My heart breaks when I learn of a courageous whistleblower who lost everything for speaking out against wrongdoing. It has been a career terminating move for police officers to report the wrongdoing of a fellow police officer. It was certainly a career and pension-ending move for Cariol Holloman-Horne, when she intervened in 2009 to stop a fellow Buffalo police officer from choking a man he was trying to arrest. It took 14 years, but just last month, a New York Judge agreed she’d been wrongfully terminated and awarded back pay and reinstatement of her pension. For 14 years, Horne was robbed of her career and the security of her pension because she chose to do the right thing and intervene. She has a satisfactory ending to her story now, but the cost has been great, with her quality of life impacted significantly these past 14 years as well as the toll a legal battle takes on the soul.

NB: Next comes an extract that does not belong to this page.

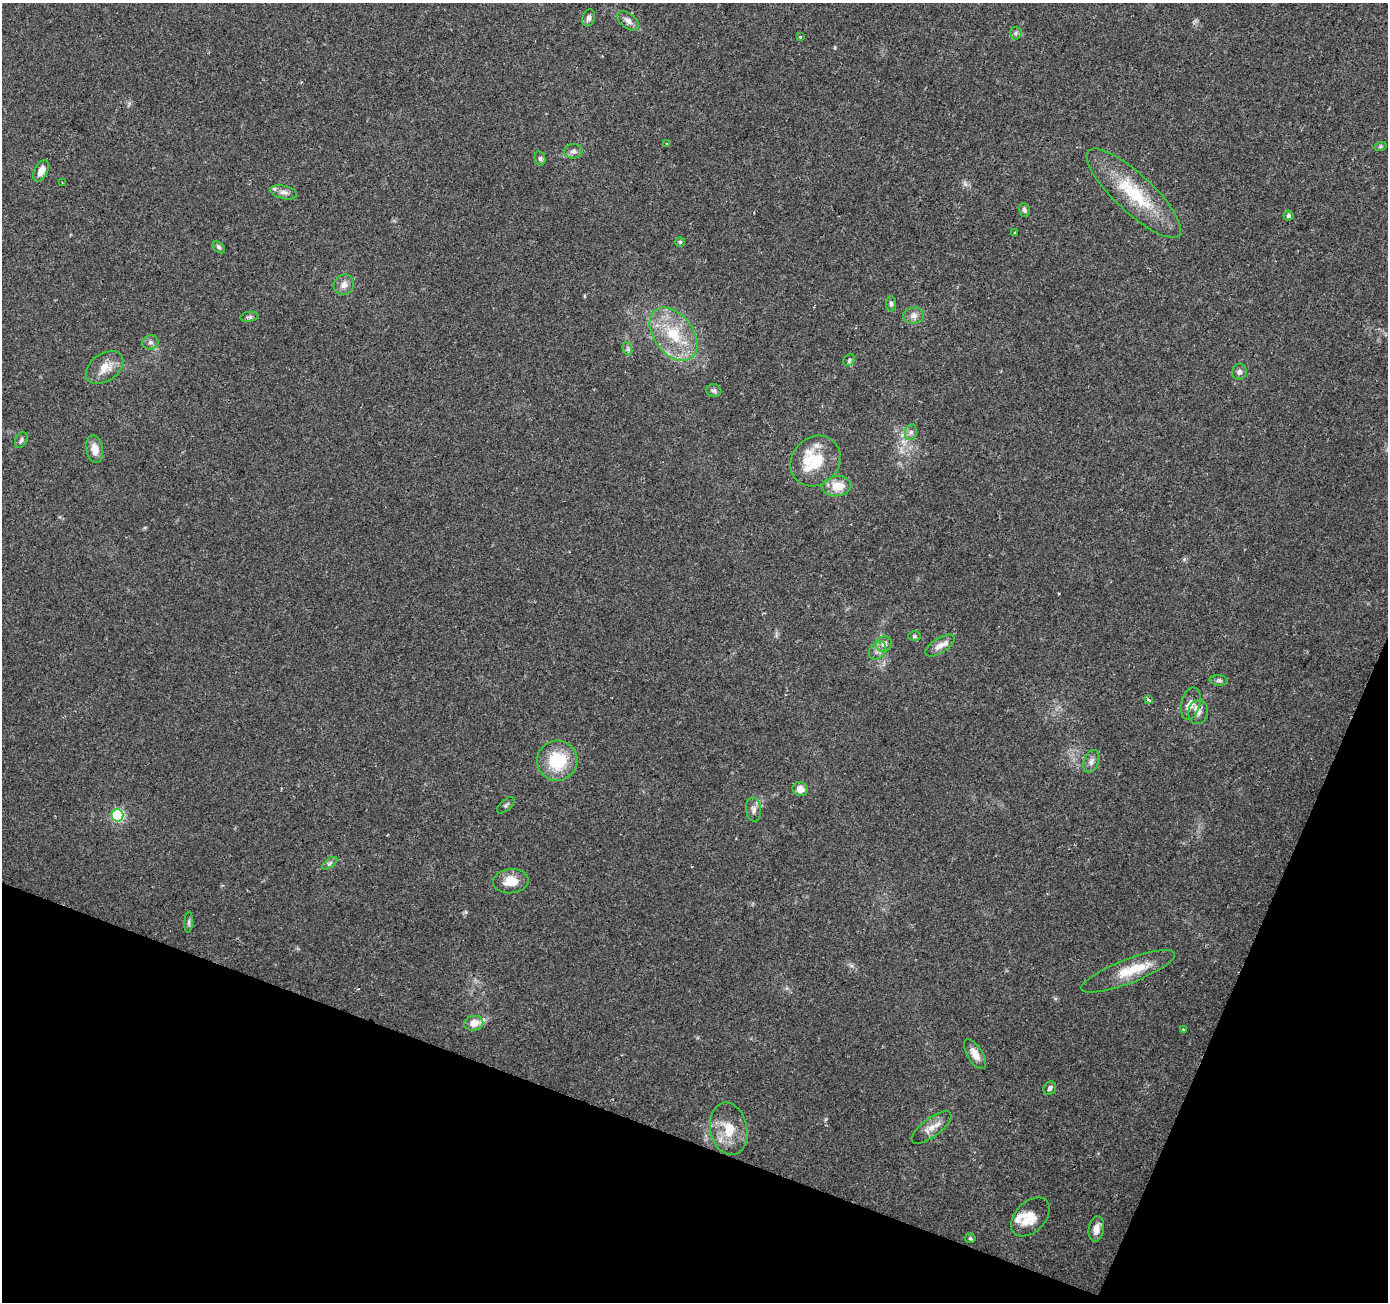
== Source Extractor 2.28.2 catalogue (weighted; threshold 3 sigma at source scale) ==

There are not clear records available to summarize police terminations as a result of intervening or reporting wrongdoing of a fellow police officer. But recent reporting highlights that swift retaliation is the normal response to police whistleblowing. Police whistleblowers face a range of retaliation, from job reassignments and termination to threats on their lives and physical harm. The code of silence within police forces, referred to by some as the “thin blue line” or “Blue Wall of Silence,” is well-documented, and whistleblower retaliation is a core element of this culture.
Given the cost to cities for settling wrongful deaths, and use of force violations by their police departments, there is real justification for providing a bounty or financial reward for police officers who provide evidence of violations by another police officer. Protection from retaliation and actual monetary rewards for reporting violations are key attributes to improving policing in our country. Congress must include whistleblower protections in the George Floyd Justice in Policing Act.